**Passage to read**.
━━━━━━━━━━━━━━━━━━━━

That's a picture of the reception/living room/ dining room.

A couple of days after that Emily left. We spent them wandering around the city and eating well in the evening. She caught the overnight train from Alexandria to Luxor and caught the flight in Luxor the next afternoon. She had time to see go out and see some things for a few hours but told me that she spent them in a McDonalds, the nearest air-conditioned building to the train station because Luxor, in her words, was "a tourist oven".

The time following this was really quite dull. For almost a week there was really nothing to do. As Ramadan drew near to the close people seemed reluctant to stick to the already vague and cut down schedules that were given. Shops were shut, streets deserted and cafes empty. Even after dark there were less people around than before. This all changed when Eid arrived.


Eid alFitr marks the end of the holy month of Ramadan (fitr means "breaking the fast") and traditionally people eat alot, go to the cinema, and take to the streets. Children spend the money that they have been given as gifts during the holiday on sweets, wear the new clothes they have been given for the holiday and everyone has a jolly time. This lasts for three days and for three days the city came alive. All along the promenade there were people walking, eating ice-creams, sitting in makeshift cafes on the beach or pavement and food vendors sprouted out of the ground which they would return to in a couple of days. Overall, it was really nice. There was no big fuss, no concert or single event, just everyone going out and enjoying themselves. My favourite part of the three days was seeing someone riding a horse with two large speakers strapped to it, blaring tinny arab music.

After the end of Eid Jake arrived. Jake studies Arabic and Persian but will be staying here for the whole year, not going to Iran for the second half (SOAS doesn't give that option). He spent a couple of days in Cairo, where he flew into, then headed up to Alexandria and joined me in the flat. We will be living together for the rest of my time here.

━━━━━━━━━━━━━━━━━━━━

**Source material**.
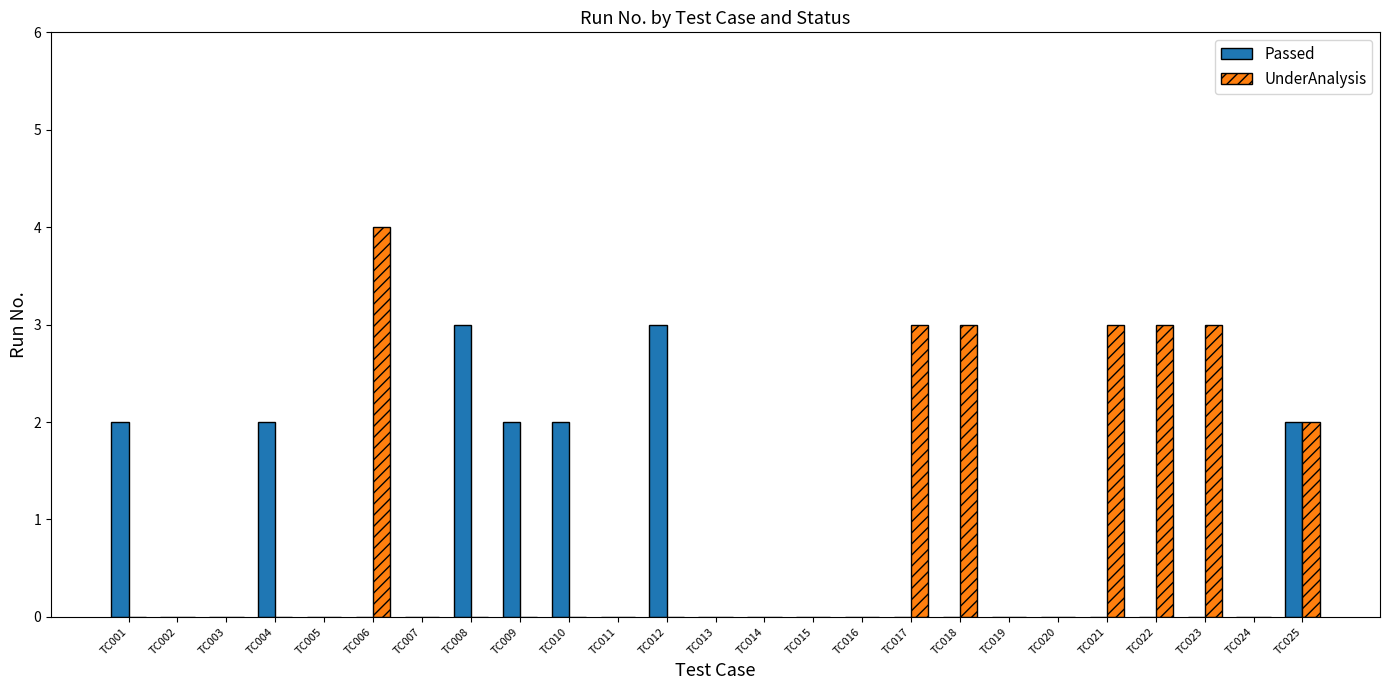

Are the bars horizontal?

No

━━━━━━━━━━━━━━━━━━━━

**Your objective**. Copy the Alexandria travel account word for word from "The time following" to "when Eid arrived.". The lines have nothing to do with the Alexandria travel account.

**Solution to the problem**.
The time following this was really quite dull. For almost a week there was really nothing to do. As Ramadan drew near to the close people seemed reluctant to stick to the already vague and cut down schedules that were given. Shops were shut, streets deserted and cafes empty. Even after dark there were less people around than before. This all changed when Eid arrived.